Conservative shadow Home Secretary, David Davis, said the proposed law would “seriously undermine freedom of speech” and would be “massively counter-productive”. “Religion, unlike race, is a matter of personal choice and, therefore, appropriate for open debate,” he argued, saying that aggravated crimes against religious groups were already protected through existing legislation. “This new law would technically prevent what many people may regard as reasonable criticism of devil worshippers and religious cults,” he said.
Is it sensible?
The government concedes that the legislation is partially a response to the anxieties of Muslims, concerned by what they see as an increasing ‘Islamophobia’ sweeping Britain since 9/11. Many people are likely to agree with actor Stephen Fry, who described it as “a sop to the Muslim community”.

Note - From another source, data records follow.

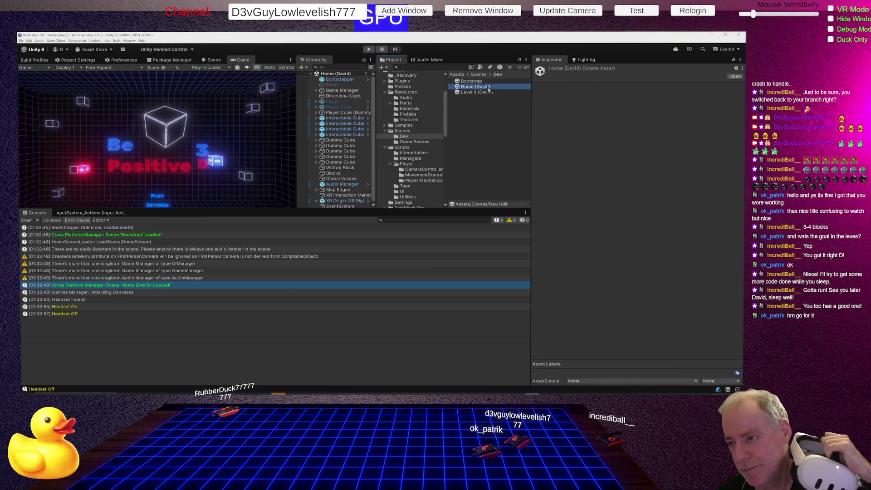
pyautogui.click(368, 49)
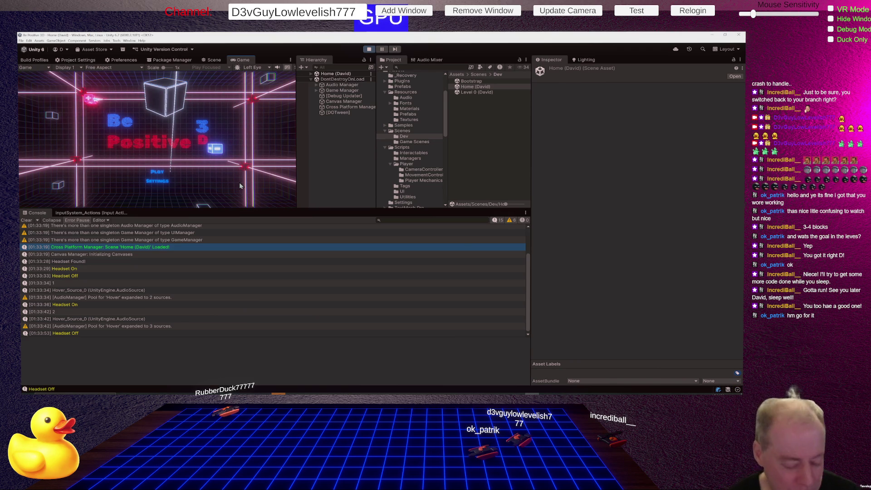
pyautogui.click(369, 49)
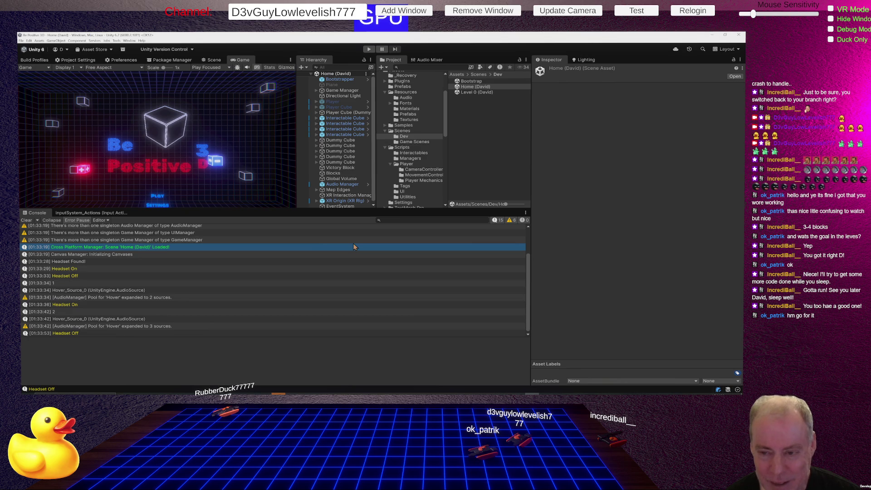
pyautogui.press('alt+Tab')
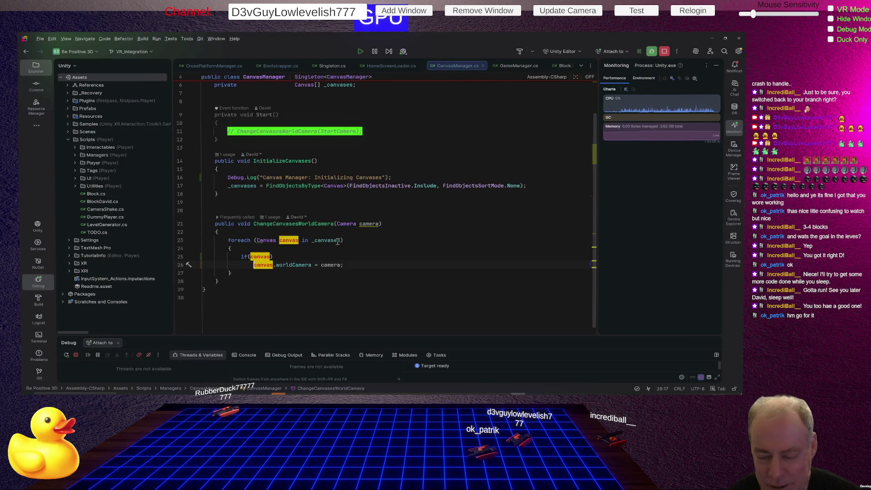
# Start a '// <<< HACK!!! <---' comment after if(canvas) on line 25.
pyautogui.click(321, 255)
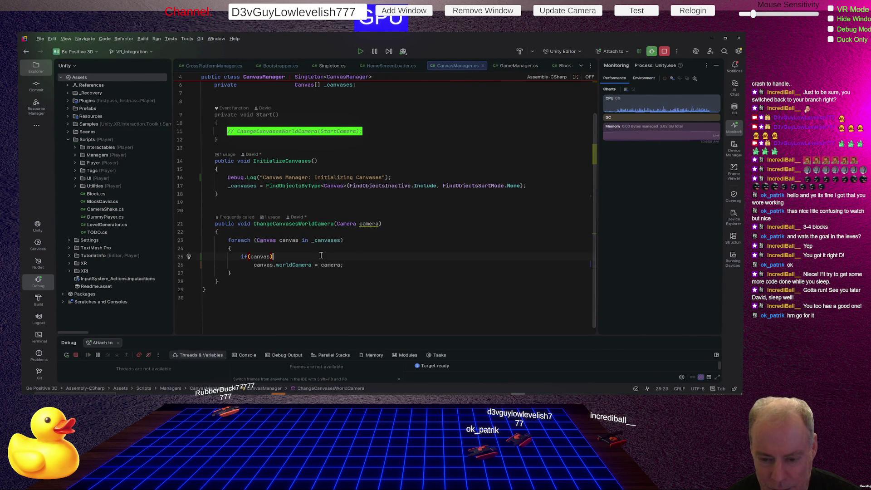
pyautogui.write('// <<<<<<<<<<<<<<<<<<<<<<<<<')
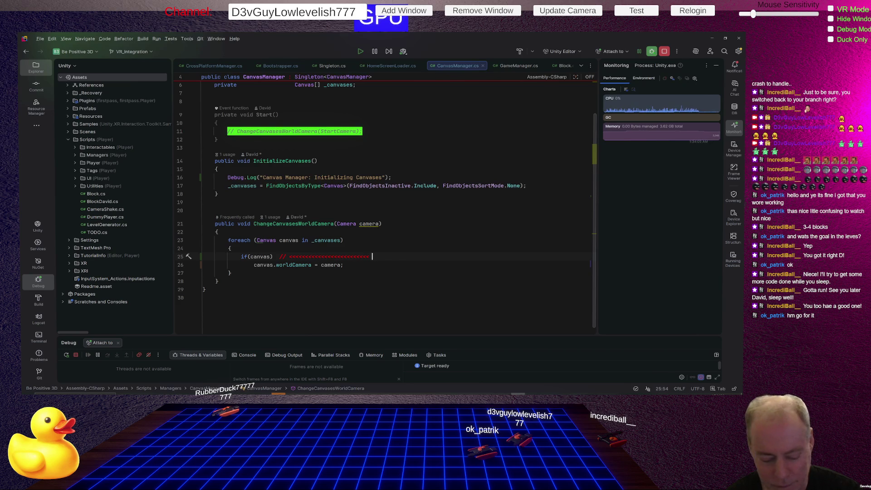
pyautogui.press('Caps_Lock')
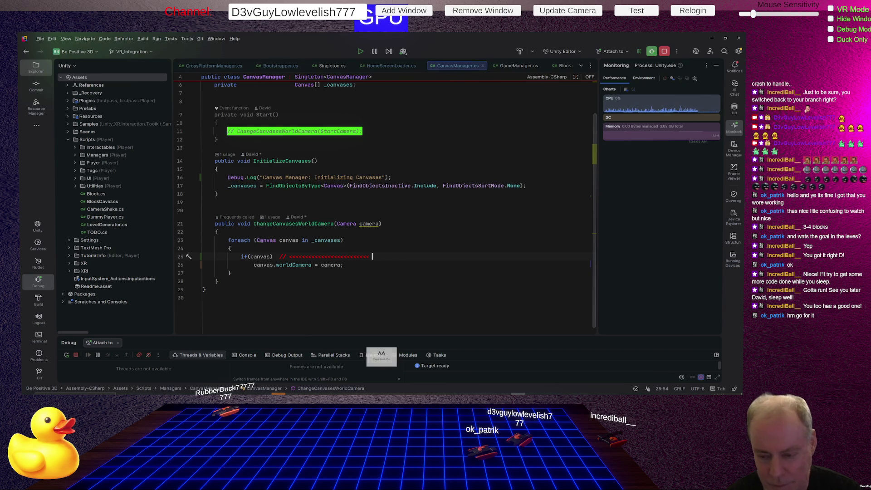
pyautogui.write('HACK!')
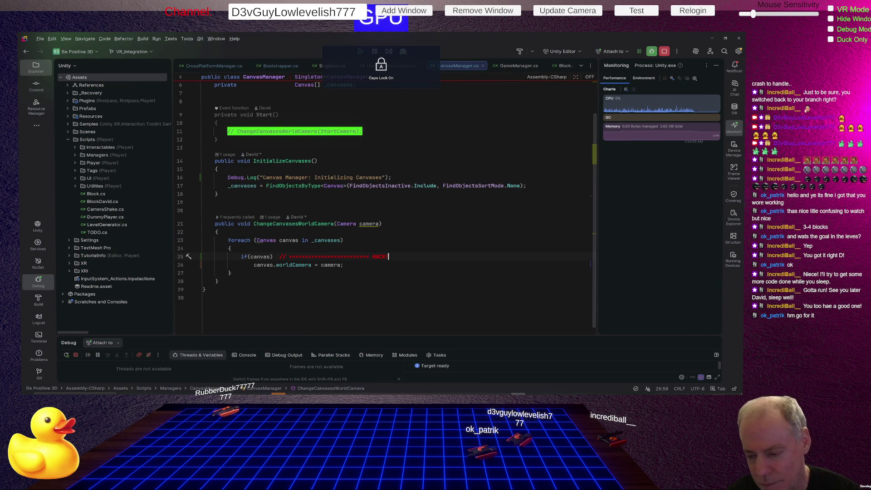
pyautogui.write('!!!!!!!!  --------------------------')
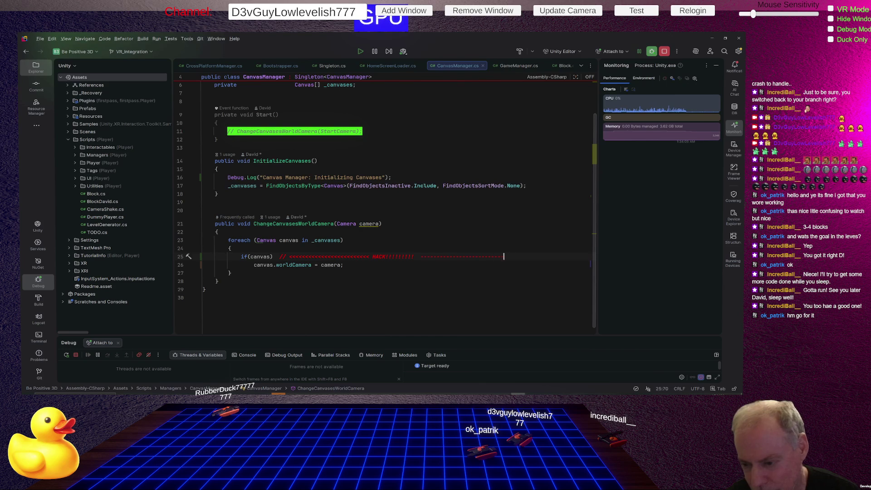
pyautogui.press('BackSpace')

In practice, the definition of what constitutes religious hatred is so ambiguous that the law is unworkable. The government may seek to deny it but, taken to its logical conclusion, transgressors would have included several high profile celebrities if this legislation were applied retrospectively. The late comedian Dave Allen, who made regular barstool swipes at the Catholic Church, would have been in trouble. So, too, would pop star Sinead O’Connor who publicly tore up a photograph of the Pope on television in protest at alleged child abuse in the Church. Another offender would have been former TV presenter Robert Kilroy-Silk for his attacks on Muslims. In the Express, in 1995, Kilroy-Silk wrote: “Muslims everywhere behave with equal savagery. They behead criminals, stone to death female adulterers, throw acid in the faces of women who refuse to wear the chador, mutilate the genitals of young girls and ritually abuse animals.” That would have been a clear jail sentence!
Many commentators feel the law is designed to check the rise of the British National Party, whose leader Nick Griffin has made repeated inflammatory remarks about Islam. The new law will shut down a perceived legal loophole that allows the BNP to campaign intensely against Islam. The far-right party, which previously talked of Jewish conspiracies, has clearly decided to change gear and whip up public anxiety against Muslims.
The vast majority of enlightened liberal opinion has no time for the BNP, aware of its opportunistic nature and fascist origins. But this new law has many unsettling implications. What happens if we expose what we perceive to be the destructive aspects of a particular faith? If we criticise practitioners of particular religions, are we likely to find ourselves before the courts?
Every religion has its fanatical zealots whose activities need to be scrutinised. A few years ago, a regular pundit on BBC2’s Late Review, the poet Tom Paulin, was heavily censured after referring to US-born Jewish settlers in the occupied territories as ‘Nazis’. No doubt, some would say that likening Jews to their most reviled enemy is an act of incitement and liable to prosecution under racial or religious legislation. The reality is that, when this new legislation comes into practice, a whole range of unorthodox views could face the guillotine.
Respect MP George Galloway has repeatedly criticised the neo-conservative Zionist (or did he really mean to say ‘Jewish’?) lobby in America, most recently before a Senate hearing in Washington. And was it really a coincidence that he challenged Oona King, a Jewish Labour MP in Bethnal Green? And what about former Labour MP Tam Dayell who suggested, on the eve of the Iraq war, that Tony Blair was unduly influenced by a “Jewish cabal” (note the use of the word “cabal” which reinforces the old stereotypes of Jews as demonic plotters).
I do not, of course, believe the aforementioned individuals to be worthy of prosecution of any kind. I am not necessarily defending their views, merely supporting their rights to dissent from the established orthodoxy. It would be utterly ludicrous (and counter-productive) to prosecute any of them for expressing opinions. The proposed new law will do little to quell deep-rooted prejudices and will only further stifle freedom of speech in Britain.
If we criticise the Mafia, is this an attack on Italians? If we criticise the IRA, is this a subtle way of inciting hatred against the Irish? Was singer Damon Albarn’s description of the Live 8 line-up as “hideously white” a way of inciting hatred against whites? This new law is oppressive and unenforceable and opens up the proverbial can of worms.